On se tire la nouille, là ? Si Les Cahiers du Cinéma de l’époque folle du début des années 2000 étaient en vie, ceux qui mettaient dans le même sac révolutionnaire Ten de Kiarostami, Loft Story et la captation vidéo des attentats new-yorkais de 2001, ils feraient leur couverture avec #AllMyMovies, parce que ce live de 72 heures doit autant à la lecture la plus réfléchie des médias d’aujourd’hui qu’à la plus bassement voyeuriste télé-réalité. Sauf que Shia n’est pas feue Loana, qu’il a interdiction de parler (mais il vous sert la main si vous lui tendez), qu’il sait où est la caméra même s’il l’oublie forcément et que le cadre fixe, l’absence de profondeur de champ qui ajoute du flou dès qu’il s’avance un peu trop de son fauteuil (c’est joli comme ce flou lui sert parfois de refuge, pour rester là, sans être visible) et les variations de lumière sur sa face donnent une indéniable plus-value plastique.

________

Consigne 1:
Pour chaque affirmation, indiquez par oui ou par non si elle concorde avec l'extrait sur #AllMyMovies, et citez les mots du texte qui tranchent.
(a) Le live dure 72 heures.
(b) Shia a le droit de parler pendant le live.
(c) Le cadre de la caméra bouge.
Consigne 2:
Répondez à ces questions à partir de l'extrait sur #AllMyMovies.
(a) Quel film de Kiarostami y est cité ?
(b) Quelle émission de télé-réalité y est nommée ?
(c) Qu'est-ce qui ajoute du flou quand Shia s'avance trop de son fauteuil ?

Données brutes:

________

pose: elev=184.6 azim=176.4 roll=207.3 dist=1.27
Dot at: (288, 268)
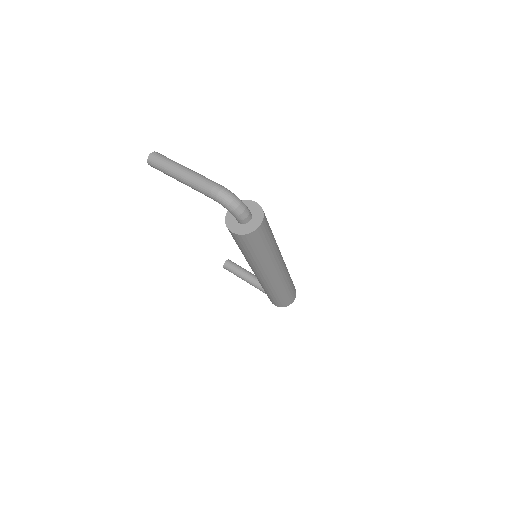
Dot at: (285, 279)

________

Réponse complète 1:
(a) Oui : « ce live de 72 heures ».
(b) Non : « il a interdiction de parler ».
(c) Non : « le cadre fixe ».

Réponse complète 2:
(a) Ten.
(b) Loft Story.
(c) L'absence de profondeur de champ.